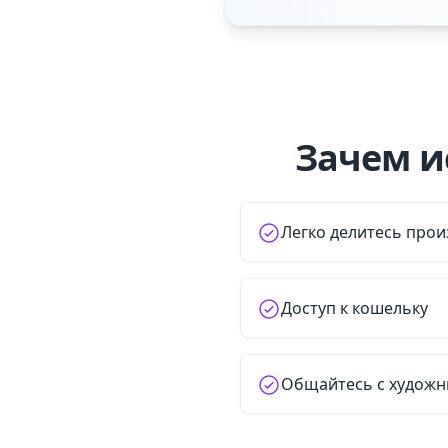
Зачем и
Легко делитесь прои
Доступ к кошельку
Общайтесь с худож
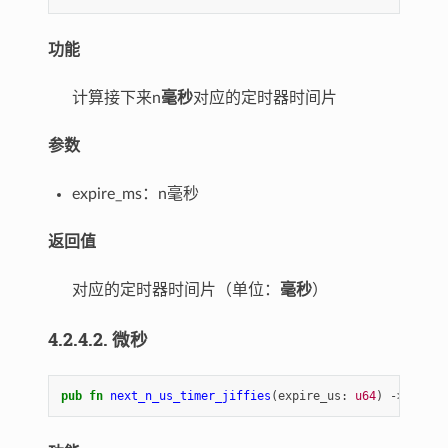
功能
计算接下来n
毫秒
对应的定时器时间片
参数
expire_ms：n毫秒
返回值
对应的定时器时间片（单位：
毫秒
）
4.2.4.2. 微秒
pub
fn
next_n_us_timer_jiffies
(
expire_us
: 
u64
)
-> 
u64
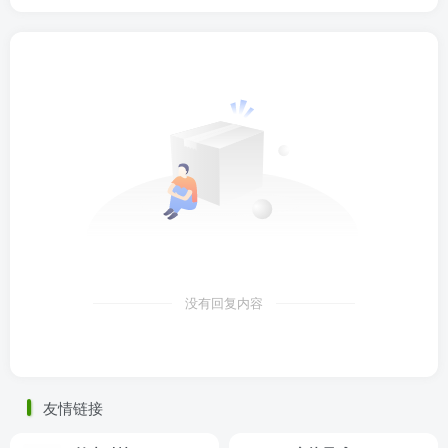
没有回复内容
友情链接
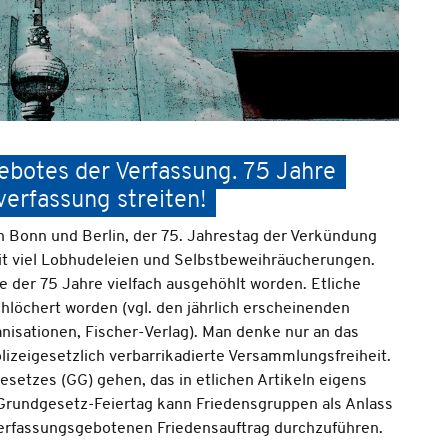
ebotes der Verfassung. 75 Jahre
verfassung streiten!
n Bonn und Berlin, der 75. Jahrestag der Verkündung
it viel Lobhudeleien und Selbstbeweihräucherungen.
e der 75 Jahre vielfach ausgehöhlt worden. Etliche
hlöchert worden (vgl. den jährlich erscheinenden
sationen, Fischer-Verlag). Man denke nur an das
lizeigesetzlich verbarrikadierte Versammlungsfreiheit.
setzes (GG) gehen, das in etlichen Artikeln eigens
 Grundgesetz-Feiertag kann Friedensgruppen als Anlass
erfassungsgebotenen Friedensauftrag durchzuführen.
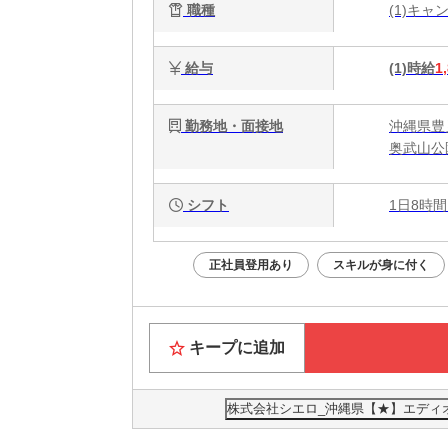
職種
(1)キ
給与
(1)時給
1
勤務地・面接地
沖縄県豊
奥武山公
シフト
1日8時間
正社員登用あり
スキルが身に付く
キープに追加
株式会社シエロ_沖縄県【★】エディ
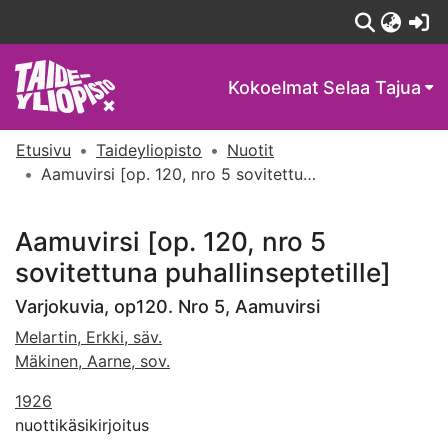
(c
Kokoelmat
Selaa Tajua
Etusivu
Taideyliopisto
Nuotit
Aamuvirsi [op. 120, nro 5 sovitettuna puhallinseptetille]
Aamuvirsi [op. 120, nro 5
sovitettuna puhallinseptetille]
Varjokuvia, op120. Nro 5, Aamuvirsi
Melartin, Erkki, säv.
Mäkinen, Aarne, sov.
1926
nuottikäsikirjoitus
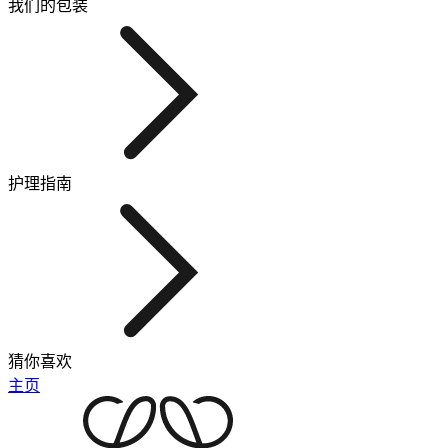
我们的包装
护理指南
猜你喜欢
主页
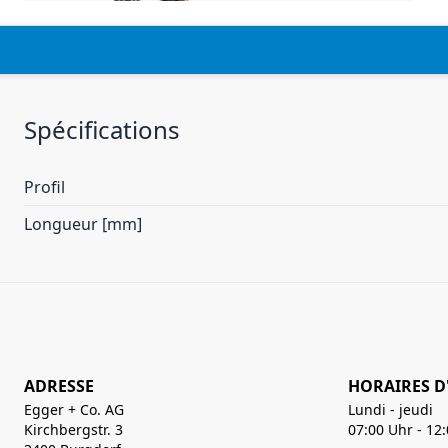
Spécifications
Profil
Longueur [mm]
ADRESSE
HORAIRES D
Egger + Co. AG
Lundi - jeudi
Kirchbergstr. 3
07:00 Uhr - 12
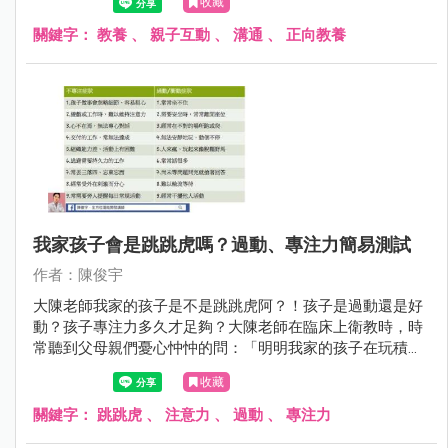
收藏
關鍵字：
教養
、
親子互動
、
溝通
、
正向教養
我家孩子會是跳跳虎嗎？過動、專注力簡易測試
作者：陳俊宇
大陳老師我家的孩子是不是跳跳虎阿？！孩子是過動還是好
動？孩子專注力多久才足夠？大陳老師在臨床上衛教時，時
常聽到父母親們憂心忡忡的問：「明明我家的孩子在玩積木
時可以很專心，但在學校老師一直說他靜不下來，真的很讓
收藏
我困擾，我家的孩子到底有沒有問題啊？」
關鍵字：
跳跳虎
、
注意力
、
過動
、
專注力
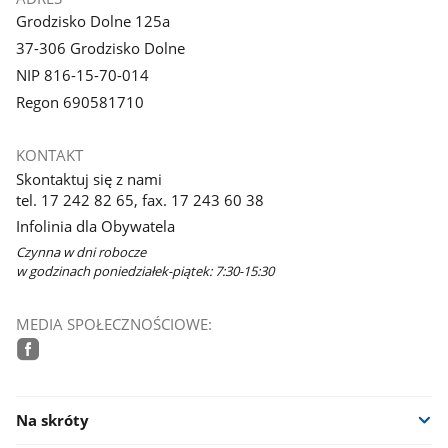
Grodzisko Dolne 125a
37-306 Grodzisko Dolne
NIP 816-15-70-014
Regon 690581710
KONTAKT
Skontaktuj się z nami
tel. 17 242 82 65, fax. 17 243 60 38
Infolinia dla Obywatela
Czynna w dni robocze
w godzinach poniedziałek-piątek: 7:30-15:30
MEDIA SPOŁECZNOŚCIOWE:
facebook
Na skróty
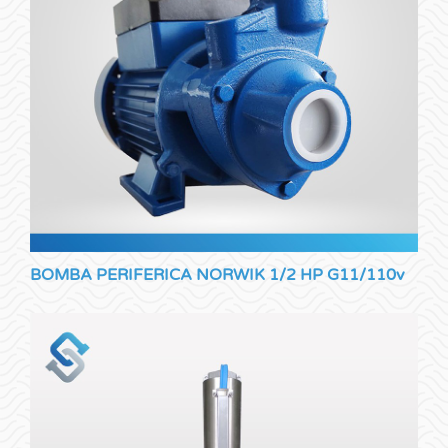
BOMBA PERIFERICA NORWIK 1/2 HP G11/110v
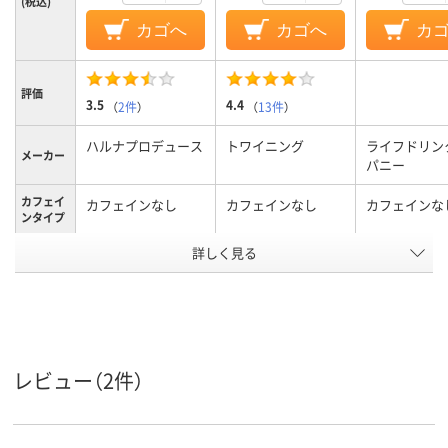
(税込)
カゴへ
カゴへ
カ
評価
3.5
4.4
（
2件
）
（
13件
）
ハルナプロデュース
トワイニング
ライフドリン
メーカー
パニー
カフェイ
カフェインなし
カフェインなし
カフェインな
ンタイプ
アスクル
詳しく見る
商品環境
70
スコア
レビュー（2件）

--

Scan the material above and copy every line that holds the string "Grodzisko".

Answer for the task ->
Grodzisko Dolne 125a
37-306 Grodzisko Dolne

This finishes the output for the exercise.